Set down every line of the data below, word for word.

Dataset section start

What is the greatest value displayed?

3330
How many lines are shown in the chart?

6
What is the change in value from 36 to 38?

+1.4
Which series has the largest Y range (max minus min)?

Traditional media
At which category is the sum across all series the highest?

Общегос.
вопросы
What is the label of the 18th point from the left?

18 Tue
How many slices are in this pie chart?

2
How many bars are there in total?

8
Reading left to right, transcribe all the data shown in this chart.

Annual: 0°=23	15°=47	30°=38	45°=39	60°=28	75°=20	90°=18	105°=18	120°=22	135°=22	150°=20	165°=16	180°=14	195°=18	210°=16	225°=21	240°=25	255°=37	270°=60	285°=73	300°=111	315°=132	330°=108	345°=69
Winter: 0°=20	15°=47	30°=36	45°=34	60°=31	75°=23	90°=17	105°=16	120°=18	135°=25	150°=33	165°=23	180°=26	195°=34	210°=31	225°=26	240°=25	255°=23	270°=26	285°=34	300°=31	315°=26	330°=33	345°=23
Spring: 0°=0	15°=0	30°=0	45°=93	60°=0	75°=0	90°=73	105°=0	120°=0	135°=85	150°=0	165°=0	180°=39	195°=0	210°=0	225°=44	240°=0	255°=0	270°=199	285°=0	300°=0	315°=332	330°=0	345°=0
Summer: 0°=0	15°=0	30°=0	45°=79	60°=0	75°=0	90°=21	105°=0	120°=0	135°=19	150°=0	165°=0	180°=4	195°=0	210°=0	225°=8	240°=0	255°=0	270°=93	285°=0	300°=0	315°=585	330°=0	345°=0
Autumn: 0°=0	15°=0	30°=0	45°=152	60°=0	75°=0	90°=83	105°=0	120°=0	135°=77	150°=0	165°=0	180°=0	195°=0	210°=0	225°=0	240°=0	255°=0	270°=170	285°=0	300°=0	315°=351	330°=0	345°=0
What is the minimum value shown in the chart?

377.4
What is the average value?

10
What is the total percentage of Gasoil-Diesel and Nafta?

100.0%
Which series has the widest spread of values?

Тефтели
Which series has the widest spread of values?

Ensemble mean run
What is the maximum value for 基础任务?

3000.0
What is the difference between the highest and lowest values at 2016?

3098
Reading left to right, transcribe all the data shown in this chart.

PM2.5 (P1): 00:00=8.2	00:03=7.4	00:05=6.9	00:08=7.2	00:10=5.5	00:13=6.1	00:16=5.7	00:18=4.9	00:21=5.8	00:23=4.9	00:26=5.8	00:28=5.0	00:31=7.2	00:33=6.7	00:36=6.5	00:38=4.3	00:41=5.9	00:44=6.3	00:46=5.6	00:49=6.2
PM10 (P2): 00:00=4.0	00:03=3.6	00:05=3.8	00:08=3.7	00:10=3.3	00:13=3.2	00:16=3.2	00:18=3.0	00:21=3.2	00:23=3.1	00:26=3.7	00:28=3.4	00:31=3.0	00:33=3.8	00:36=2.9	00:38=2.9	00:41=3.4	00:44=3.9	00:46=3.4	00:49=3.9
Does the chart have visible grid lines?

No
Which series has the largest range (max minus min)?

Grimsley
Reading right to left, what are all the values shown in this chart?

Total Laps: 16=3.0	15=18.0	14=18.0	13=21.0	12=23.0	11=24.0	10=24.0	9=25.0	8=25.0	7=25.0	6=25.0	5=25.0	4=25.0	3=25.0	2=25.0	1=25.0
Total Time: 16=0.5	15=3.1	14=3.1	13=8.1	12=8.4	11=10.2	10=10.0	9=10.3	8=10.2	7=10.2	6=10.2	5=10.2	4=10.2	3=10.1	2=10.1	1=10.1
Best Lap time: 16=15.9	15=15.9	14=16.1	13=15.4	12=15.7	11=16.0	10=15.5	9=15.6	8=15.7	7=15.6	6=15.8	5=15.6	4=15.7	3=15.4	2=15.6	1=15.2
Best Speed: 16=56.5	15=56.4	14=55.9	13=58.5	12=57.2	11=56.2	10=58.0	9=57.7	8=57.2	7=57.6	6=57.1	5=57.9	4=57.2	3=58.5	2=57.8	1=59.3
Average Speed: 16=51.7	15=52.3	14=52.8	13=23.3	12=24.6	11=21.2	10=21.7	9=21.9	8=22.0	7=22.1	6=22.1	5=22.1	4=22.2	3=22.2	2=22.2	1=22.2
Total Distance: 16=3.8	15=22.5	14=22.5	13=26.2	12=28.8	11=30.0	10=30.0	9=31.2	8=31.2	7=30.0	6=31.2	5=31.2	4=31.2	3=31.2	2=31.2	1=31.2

Dataset section end

Answer box ::
What is the greatest value displayed?

3330
How many lines are shown in the chart?

6
What is the change in value from 36 to 38?

+1.4
Which series has the largest Y range (max minus min)?

Traditional media
At which category is the sum across all series the highest?

Общегос.
вопросы
What is the label of the 18th point from the left?

18 Tue
How many slices are in this pie chart?

2
How many bars are there in total?

8
Reading left to right, transcribe all the data shown in this chart.

Annual: 0°=23	15°=47	30°=38	45°=39	60°=28	75°=20	90°=18	105°=18	120°=22	135°=22	150°=20	165°=16	180°=14	195°=18	210°=16	225°=21	240°=25	255°=37	270°=60	285°=73	300°=111	315°=132	330°=108	345°=69
Winter: 0°=20	15°=47	30°=36	45°=34	60°=31	75°=23	90°=17	105°=16	120°=18	135°=25	150°=33	165°=23	180°=26	195°=34	210°=31	225°=26	240°=25	255°=23	270°=26	285°=34	300°=31	315°=26	330°=33	345°=23
Spring: 0°=0	15°=0	30°=0	45°=93	60°=0	75°=0	90°=73	105°=0	120°=0	135°=85	150°=0	165°=0	180°=39	195°=0	210°=0	225°=44	240°=0	255°=0	270°=199	285°=0	300°=0	315°=332	330°=0	345°=0
Summer: 0°=0	15°=0	30°=0	45°=79	60°=0	75°=0	90°=21	105°=0	120°=0	135°=19	150°=0	165°=0	180°=4	195°=0	210°=0	225°=8	240°=0	255°=0	270°=93	285°=0	300°=0	315°=585	330°=0	345°=0
Autumn: 0°=0	15°=0	30°=0	45°=152	60°=0	75°=0	90°=83	105°=0	120°=0	135°=77	150°=0	165°=0	180°=0	195°=0	210°=0	225°=0	240°=0	255°=0	270°=170	285°=0	300°=0	315°=351	330°=0	345°=0
What is the minimum value shown in the chart?

377.4
What is the average value?

10
What is the total percentage of Gasoil-Diesel and Nafta?

100.0%
Which series has the widest spread of values?

Тефтели
Which series has the widest spread of values?

Ensemble mean run
What is the maximum value for 基础任务?

3000.0
What is the difference between the highest and lowest values at 2016?

3098
Reading left to right, transcribe all the data shown in this chart.

PM2.5 (P1): 00:00=8.2	00:03=7.4	00:05=6.9	00:08=7.2	00:10=5.5	00:13=6.1	00:16=5.7	00:18=4.9	00:21=5.8	00:23=4.9	00:26=5.8	00:28=5.0	00:31=7.2	00:33=6.7	00:36=6.5	00:38=4.3	00:41=5.9	00:44=6.3	00:46=5.6	00:49=6.2
PM10 (P2): 00:00=4.0	00:03=3.6	00:05=3.8	00:08=3.7	00:10=3.3	00:13=3.2	00:16=3.2	00:18=3.0	00:21=3.2	00:23=3.1	00:26=3.7	00:28=3.4	00:31=3.0	00:33=3.8	00:36=2.9	00:38=2.9	00:41=3.4	00:44=3.9	00:46=3.4	00:49=3.9
Does the chart have visible grid lines?

No
Which series has the largest range (max minus min)?

Grimsley
Reading right to left, what are all the values shown in this chart?

Total Laps: 16=3.0	15=18.0	14=18.0	13=21.0	12=23.0	11=24.0	10=24.0	9=25.0	8=25.0	7=25.0	6=25.0	5=25.0	4=25.0	3=25.0	2=25.0	1=25.0
Total Time: 16=0.5	15=3.1	14=3.1	13=8.1	12=8.4	11=10.2	10=10.0	9=10.3	8=10.2	7=10.2	6=10.2	5=10.2	4=10.2	3=10.1	2=10.1	1=10.1
Best Lap time: 16=15.9	15=15.9	14=16.1	13=15.4	12=15.7	11=16.0	10=15.5	9=15.6	8=15.7	7=15.6	6=15.8	5=15.6	4=15.7	3=15.4	2=15.6	1=15.2
Best Speed: 16=56.5	15=56.4	14=55.9	13=58.5	12=57.2	11=56.2	10=58.0	9=57.7	8=57.2	7=57.6	6=57.1	5=57.9	4=57.2	3=58.5	2=57.8	1=59.3
Average Speed: 16=51.7	15=52.3	14=52.8	13=23.3	12=24.6	11=21.2	10=21.7	9=21.9	8=22.0	7=22.1	6=22.1	5=22.1	4=22.2	3=22.2	2=22.2	1=22.2
Total Distance: 16=3.8	15=22.5	14=22.5	13=26.2	12=28.8	11=30.0	10=30.0	9=31.2	8=31.2	7=30.0	6=31.2	5=31.2	4=31.2	3=31.2	2=31.2	1=31.2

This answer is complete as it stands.